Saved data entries

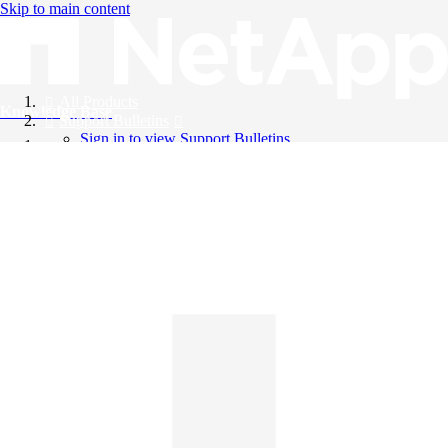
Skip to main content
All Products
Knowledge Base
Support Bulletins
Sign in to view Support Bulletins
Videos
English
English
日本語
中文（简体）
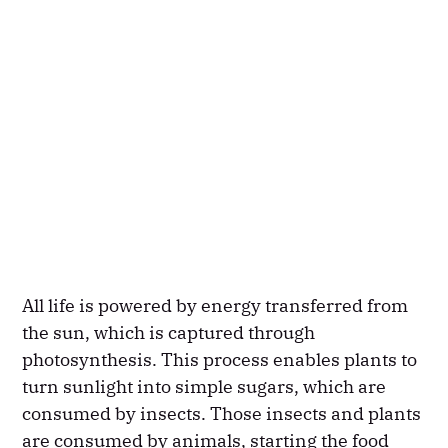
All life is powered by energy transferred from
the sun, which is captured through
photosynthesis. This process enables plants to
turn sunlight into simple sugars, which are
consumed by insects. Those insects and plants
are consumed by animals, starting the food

* * *

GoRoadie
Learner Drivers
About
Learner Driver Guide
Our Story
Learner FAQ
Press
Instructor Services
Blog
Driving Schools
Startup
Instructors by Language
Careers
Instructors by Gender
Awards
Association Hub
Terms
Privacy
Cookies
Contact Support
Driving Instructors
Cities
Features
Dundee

▶ _TASK TO CARRY OUT_: Write out the records from the line with "Skip to main content" to the line with "are consumed by animals, starting the food", swapping "insects" for "caterpillars" and keeping all else the same. Leave the pictures out.

▶ _ANSWER TO THIS EXERCISE_:
Skip to main content
All Products
Knowledge Base
Support Bulletins
Sign in to view Support Bulletins
Videos
English
English
日本語
中文（简体）
All life is powered by energy transferred from
the sun, which is captured through
photosynthesis. This process enables plants to
turn sunlight into simple sugars, which are
consumed by caterpillars. Those caterpillars and plants
are consumed by animals, starting the food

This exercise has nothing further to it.